2. The theory of the plaintiff is that the defendants breached their contract in failing to pay the indebtedness; that he may recover though he has not paid it; and that the measure of his damages is the amount of the debt. The claim of the defendants is that plaintiff cannot recover, or if he can that his recovery is limited to nominal damages, until he has paid.
The contract is not one of indemnity. It is a contract to pay and discharge a debt of the plaintiff made upon a consideration moving from the plaintiff to the defendants. In cases of such sort the authorities are fairly in accord, or at least it is the prevailing doctrine, that one in the position of the plaintiff may recover, and that the amount of the debt is the measure of his damages. Merriam v. Pine City Lbr. Co. 23 Minn. 314; Stout v. Folger, 34 Iowa, 71, 11 Am. R. 138; Lathrop v. Atwood, 21 Conn. 117; Furnas v. Durgin, 119 Mass. 500,20 Am.R. 341; Locke v. Homer, 131 Mass. 93, 41 Am. R. 199; Shattuck v. Adams, 136 Mass. 34; Lee v. Burrell, 51 Mich. 132,16 N.W. 309; Turner v. Howze, 28 Cal. App. 167, 151 P. 751; Meyer v. Parsons, 129 Cal. 653, 62 P. 216; Gage v. Lewis, 68 Ill. 604; Fairfield v. Day, 71 N.H. 63, 51 A. 263; Stokes v. Robertson,143 Ga. 721, 85 S.E. 895; 3 Sutherland, Damages (4 ed.) § 765, pp. 2892-2893; 2 Sedgwick, Damages (9 ed.) § 789, p. 1641; 8 R.C.L. p. 463, § 30; 1 Williston, Contracts, p. 734, § 392, et seq.; 3 Williston, Contracts, p. 2500, § 1408. And this is the apparent future of the doctrine. See Am. L. Inst. Restatement Contracts (Tent.) § 133 (b). *Page 353 
It is sometimes suggested that this rule may work a hardship by compelling one in the position of the defendants to pay twice. See 3 Williston, Contracts, § 1408; 2 Sedgwick, Damages (9 ed.) § 790. In Loosemore v. Radford, 9 M.  W. 657, the court said:
"The defendant may perhaps have an equity that the money he may pay to the plaintiff shall be applied in discharge of his debt; but at law the plaintiff is entitled to be placed in the same situation under this agreement, as if he had paid the money to the payees of the bill."

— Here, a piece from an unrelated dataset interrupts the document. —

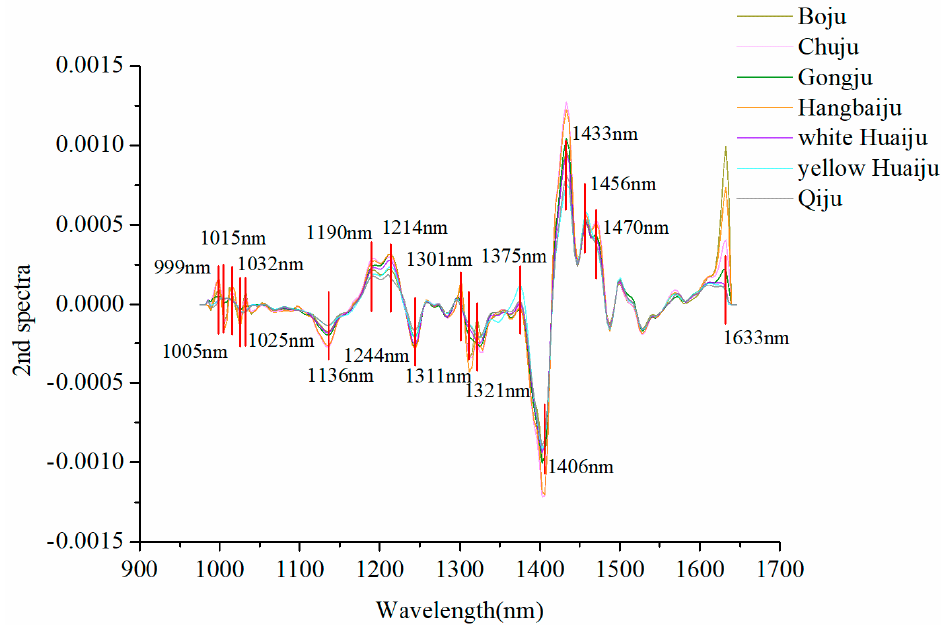
Figure 3. The 2nd derivative spectra and the selected optimal wavelengths.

With us equity and law are fused. It may be that the defendants could require the money paid to the plaintiff to be applied on the bank debt; or if judgment is obtained against them could obtain relief giving them equivalent protection; or before judgment could adopt such procedure as would prevent double payment. The danger of being subjected to double payment is not great. And see commentary on § 133(b), cited above.
We do not reach the merits of the case. The defendants have not offered proofs. The judgment in the former litigation is not in evidence. It is not a bar. All we say is that there was evidence tending to show that the plaintiff might recover the amount of his debt to the bank. The facts must be determined on a trial.